WORK TASK: Please retype the listing below without a single change.

EXERCISE INPUT:
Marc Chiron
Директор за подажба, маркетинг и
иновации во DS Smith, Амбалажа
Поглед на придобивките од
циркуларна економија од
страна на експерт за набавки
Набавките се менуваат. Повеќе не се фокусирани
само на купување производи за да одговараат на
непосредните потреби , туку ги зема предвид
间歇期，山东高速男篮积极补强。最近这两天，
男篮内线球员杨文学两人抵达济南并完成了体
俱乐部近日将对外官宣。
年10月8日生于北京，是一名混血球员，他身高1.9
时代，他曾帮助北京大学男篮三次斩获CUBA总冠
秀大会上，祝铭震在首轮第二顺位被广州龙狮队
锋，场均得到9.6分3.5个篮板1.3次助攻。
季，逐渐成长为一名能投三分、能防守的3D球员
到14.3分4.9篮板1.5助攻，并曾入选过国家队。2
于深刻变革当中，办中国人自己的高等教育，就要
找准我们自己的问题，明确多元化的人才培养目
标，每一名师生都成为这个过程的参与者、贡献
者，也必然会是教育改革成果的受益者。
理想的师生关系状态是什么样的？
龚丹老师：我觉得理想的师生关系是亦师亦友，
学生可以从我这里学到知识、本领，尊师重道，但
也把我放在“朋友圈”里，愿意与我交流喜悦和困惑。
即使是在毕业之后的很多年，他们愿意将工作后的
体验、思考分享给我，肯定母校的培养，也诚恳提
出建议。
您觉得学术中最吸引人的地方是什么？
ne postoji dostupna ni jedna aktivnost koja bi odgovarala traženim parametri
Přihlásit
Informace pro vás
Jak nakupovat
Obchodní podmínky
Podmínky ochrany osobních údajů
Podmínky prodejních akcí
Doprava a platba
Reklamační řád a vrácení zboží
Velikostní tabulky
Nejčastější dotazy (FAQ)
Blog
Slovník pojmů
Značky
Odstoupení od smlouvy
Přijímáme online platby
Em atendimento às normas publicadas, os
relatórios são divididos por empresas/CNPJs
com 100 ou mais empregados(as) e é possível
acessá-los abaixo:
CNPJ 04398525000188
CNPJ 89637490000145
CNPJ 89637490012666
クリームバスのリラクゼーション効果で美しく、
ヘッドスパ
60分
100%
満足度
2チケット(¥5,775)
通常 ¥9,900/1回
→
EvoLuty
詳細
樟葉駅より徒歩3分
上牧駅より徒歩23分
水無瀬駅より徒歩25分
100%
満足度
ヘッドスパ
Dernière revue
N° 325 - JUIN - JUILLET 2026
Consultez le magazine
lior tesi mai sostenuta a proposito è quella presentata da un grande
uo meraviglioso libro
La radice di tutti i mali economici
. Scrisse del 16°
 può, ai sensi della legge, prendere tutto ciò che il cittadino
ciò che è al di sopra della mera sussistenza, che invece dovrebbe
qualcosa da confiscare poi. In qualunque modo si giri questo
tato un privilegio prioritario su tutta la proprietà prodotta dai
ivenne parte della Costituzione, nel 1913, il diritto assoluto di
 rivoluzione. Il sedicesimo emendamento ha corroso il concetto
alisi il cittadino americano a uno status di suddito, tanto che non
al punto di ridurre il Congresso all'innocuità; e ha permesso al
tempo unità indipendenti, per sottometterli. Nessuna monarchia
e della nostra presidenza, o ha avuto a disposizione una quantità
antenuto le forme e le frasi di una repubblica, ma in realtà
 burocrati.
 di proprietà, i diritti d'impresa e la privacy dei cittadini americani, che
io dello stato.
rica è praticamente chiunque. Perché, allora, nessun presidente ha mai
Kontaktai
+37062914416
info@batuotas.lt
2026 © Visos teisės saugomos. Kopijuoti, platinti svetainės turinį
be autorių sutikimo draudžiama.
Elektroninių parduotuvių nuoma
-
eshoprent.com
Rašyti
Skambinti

EXERCISE ANSWER:
Marc Chiron
Директор за подажба, маркетинг и
иновации во DS Smith, Амбалажа
Поглед на придобивките од
циркуларна економија од
страна на експерт за набавки
Набавките се менуваат. Повеќе не се фокусирани
само на купување производи за да одговараат на
непосредните потреби , туку ги зема предвид
间歇期，山东高速男篮积极补强。最近这两天，
男篮内线球员杨文学两人抵达济南并完成了体
俱乐部近日将对外官宣。
年10月8日生于北京，是一名混血球员，他身高1.9
时代，他曾帮助北京大学男篮三次斩获CUBA总冠
秀大会上，祝铭震在首轮第二顺位被广州龙狮队
锋，场均得到9.6分3.5个篮板1.3次助攻。
季，逐渐成长为一名能投三分、能防守的3D球员
到14.3分4.9篮板1.5助攻，并曾入选过国家队。2
于深刻变革当中，办中国人自己的高等教育，就要
找准我们自己的问题，明确多元化的人才培养目
标，每一名师生都成为这个过程的参与者、贡献
者，也必然会是教育改革成果的受益者。
理想的师生关系状态是什么样的？
龚丹老师：我觉得理想的师生关系是亦师亦友，
学生可以从我这里学到知识、本领，尊师重道，但
也把我放在“朋友圈”里，愿意与我交流喜悦和困惑。
即使是在毕业之后的很多年，他们愿意将工作后的
体验、思考分享给我，肯定母校的培养，也诚恳提
出建议。
您觉得学术中最吸引人的地方是什么？
ne postoji dostupna ni jedna aktivnost koja bi odgovarala traženim parametri
Přihlásit
Informace pro vás
Jak nakupovat
Obchodní podmínky
Podmínky ochrany osobních údajů
Podmínky prodejních akcí
Doprava a platba
Reklamační řád a vrácení zboží
Velikostní tabulky
Nejčastější dotazy (FAQ)
Blog
Slovník pojmů
Značky
Odstoupení od smlouvy
Přijímáme online platby
Em atendimento às normas publicadas, os
relatórios são divididos por empresas/CNPJs
com 100 ou mais empregados(as) e é possível
acessá-los abaixo:
CNPJ 04398525000188
CNPJ 89637490000145
CNPJ 89637490012666
クリームバスのリラクゼーション効果で美しく、
ヘッドスパ
60分
100%
満足度
2チケット(¥5,775)
通常 ¥9,900/1回
→
EvoLuty
詳細
樟葉駅より徒歩3分
上牧駅より徒歩23分
水無瀬駅より徒歩25分
100%
満足度
ヘッドスパ
Dernière revue
N° 325 - JUIN - JUILLET 2026
Consultez le magazine
lior tesi mai sostenuta a proposito è quella presentata da un grande
uo meraviglioso libro
La radice di tutti i mali economici
. Scrisse del 16°
 può, ai sensi della legge, prendere tutto ciò che il cittadino
ciò che è al di sopra della mera sussistenza, che invece dovrebbe
qualcosa da confiscare poi. In qualunque modo si giri questo
tato un privilegio prioritario su tutta la proprietà prodotta dai
ivenne parte della Costituzione, nel 1913, il diritto assoluto di
 rivoluzione. Il sedicesimo emendamento ha corroso il concetto
alisi il cittadino americano a uno status di suddito, tanto che non
al punto di ridurre il Congresso all'innocuità; e ha permesso al
tempo unità indipendenti, per sottometterli. Nessuna monarchia
e della nostra presidenza, o ha avuto a disposizione una quantità
antenuto le forme e le frasi di una repubblica, ma in realtà
 burocrati.
 di proprietà, i diritti d'impresa e la privacy dei cittadini americani, che
io dello stato.
rica è praticamente chiunque. Perché, allora, nessun presidente ha mai
Kontaktai
+37062914416
info@batuotas.lt
2026 © Visos teisės saugomos. Kopijuoti, platinti svetainės turinį
be autorių sutikimo draudžiama.
Elektroninių parduotuvių nuoma
-
eshoprent.com
Rašyti
Skambinti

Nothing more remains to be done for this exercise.